The new trading year started only three weeks ago, and the US stock market has already gone down by more than 7%. A combination of mixed earnings, rising inflation, and fears of aggressive tightening from the Federal Reserve sent the leading US indices tumbling.
The earnings season started a couple of weeks ago, with the major players in the financial services industry reporting their last quarter’s financial performance. Some of the biggest names, like JPMorgan, Morgan Stanley, or Wells Fargo, reported mixed results, thus contributing to the negative stock market performance. Moreover, fears that the Fed will be more aggressive in tightening the monetary policy are also among the market selloff triggers.

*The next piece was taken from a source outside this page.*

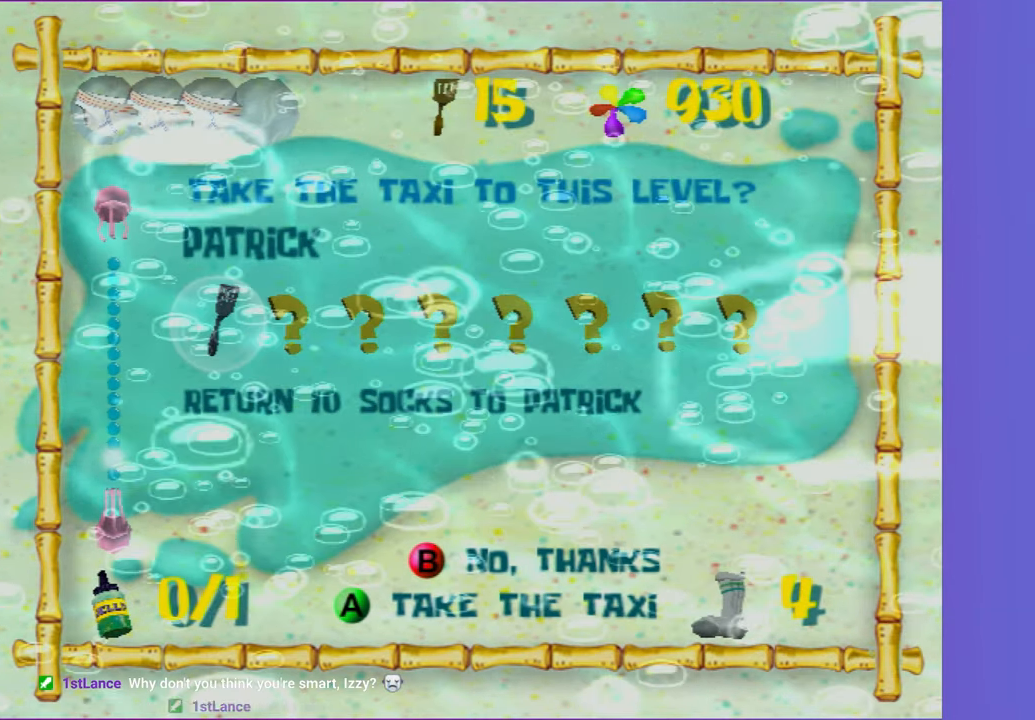
{"buttons": [], "left_stick": "up-left", "right_stick": "center", "button_events": []}
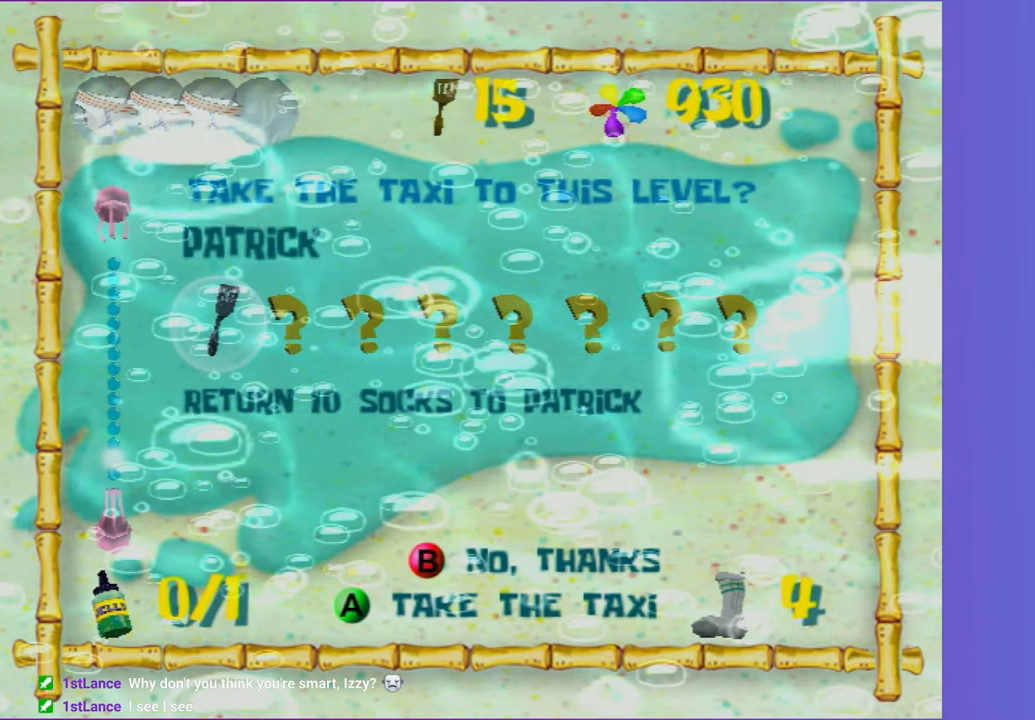
{"buttons": [], "left_stick": "up-left", "right_stick": "center", "button_events": []}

However, a quick look at historical data points to the fact that initial Fed rate hikes are usually followed by big gains. For instance, in June 2004, after the Fed raised the federal funds rate for the first time, the S&P 500 index gained 37% in the next 3 years.
Hence, the recent drops may be seen as an opportunity to accumulate stocks at lower prices. If that is the case, note that three important names are to report their quarterly earnings next week: Apple, Tesla, and Microsoft.

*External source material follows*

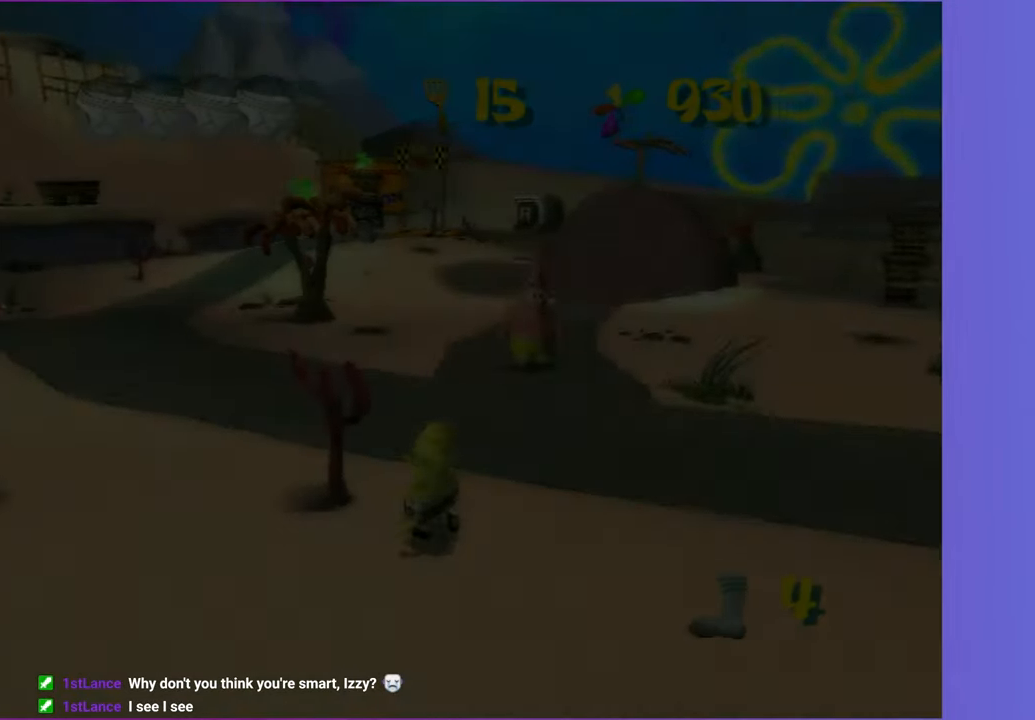
{"buttons": [], "left_stick": "up-left", "right_stick": "right", "button_events": []}
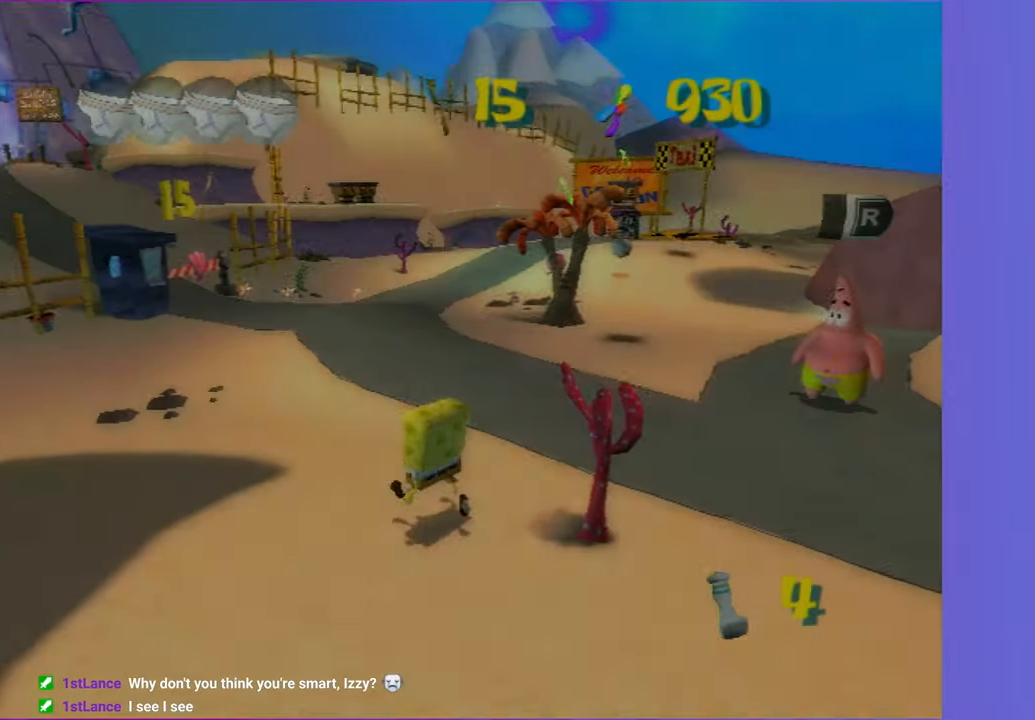
{"buttons": [], "left_stick": "up", "right_stick": "center", "button_events": []}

Apple, Tesla, Microsoft – among the big names reporting quarterly earnings
Apple made headlines recently as it became the first company to reach $3 trillion in market capitalization. They pay a hefty dividend, and one of their major shareholders is Berkshire Hathaway, Warren Buffett’s investment vehicle. Apple reports its quarterly earnings on January 27, and investors expect EPS of $1.88.
Tesla reports its quarterly earnings next Wednesday, January 26, the same day the Fed releases its FOMC Statement. The market expects EPS of $2.86 on the quarter, and the stock price closed last Friday below $1,000 after failing at $1,200, which provided stiff resistance.
Another company to monitor this week is Microsoft. It is scheduled to release its quarterly earnings on January 25, and investors expect EPS of $2.32 on the quarter.
All in all, the week ahead is full of market-moving events, from the Fed’s news to the companies reporting their quarterly earnings. As such, expect the financial markets’ volatility to increase significantly.
This article represents the opinion of the Companies operating under the FXOpen brand only. It is not to be construed as an offer, solicitation, or recommendation with respect to products and services provided by the Companies operating under the FXOpen brand, nor is it to be considered financial advice.